Recyclability and reusability of PLA, PET and TPU industrial waste for obtaining 3D printing yarns

What was the challenge or problem to solve?

Our client, a company in the industrial sector, was generating a high volume of polymers, such as PLA, PET and TPU, as waste from its manufacturing processes. Faced with this problem, they wanted to determine their potential recyclability, with the aim of giving a second use to this material. To do this, they had to know if it was feasible to recover industrial waste and maintain the appropriate properties of the material.

Recyclability and reusability of PLA, PET and TPU industrial waste for obtaining 3D printing yarns
INFINITIA’s Product Development team assessed the possibility of using these materials as 3D printing yarns. Thus, the process of obtaining a filament suitable for use in this technology was analyzed, taking into account that, depending on the printing parameters, there may be large differences in the properties of the printed materials.

After carrying out the mechanical characterization of several recycled polymers and comparing the results with the properties of the starting materials, we were able to determine that it was feasible to use these polymers in 3D printing.

Recyclability and reusability of PLA, PET and TPU industrial waste for obtaining 3D printing yarns
How was it addressed or what was the solution?

We started this project by performing a prospection of the standard for testing. This preliminary phase is essential to establish optimal conditions for mechanical characterization and to design the tests correctly.

The dimensions of the specimens to be tested are specified in the prospective standard. Once these data were known, the test specimens were digitized with the indicated geometry. A professional CAD software tool was used for this task.

 

Since the starting material was in pellet form, it was necessary to wind the polymers. This process made it possible to obtain PLA, PET and TPU filaments, the latter being a format compatible with 3D printers. Then, using these recycled materials and a printer with FDM (Fused Deposition Modeling) technology, the previously designed test specimens were printed.

The next step was the characterization of the specimens.

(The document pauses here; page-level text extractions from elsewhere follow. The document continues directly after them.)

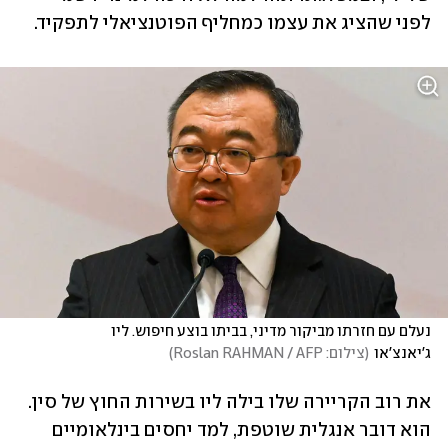
לפני שהציג את עצמו כמחליף הפוטנציאלי לתפקיד.
נעלם עם חזרתו מביקור מדיני, בביתו בוצע חיפוש. ליו 
ג'יאנצ'או
(
צילום: Roslan RAHMAN / AFP
)
את רוב הקריירה שלו בילה ליו בשירות החוץ של סין. 
הוא דובר אנגלית שוטפת, למד יחסים בינלאומיים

The mechanical properties of the recycled polymers, such as yield strength and Young’s modulus, were obtained by performing tensile tests according to the standard. These tests were carried out on a MUE (universal testing machine).

The analysis of the data obtained made it possible to compare the characteristics of the recycled polymer and the starting polymer. Thus, we were able to establish that the recycled materials had mechanical properties suitable for a second use.

Based on these conclusions, we prepared a final report, in which we indicated to the client the feasibility of giving a second life to the recycled polymers through 3D printing, thus reducing the waste generated and improving the company’s sustainability.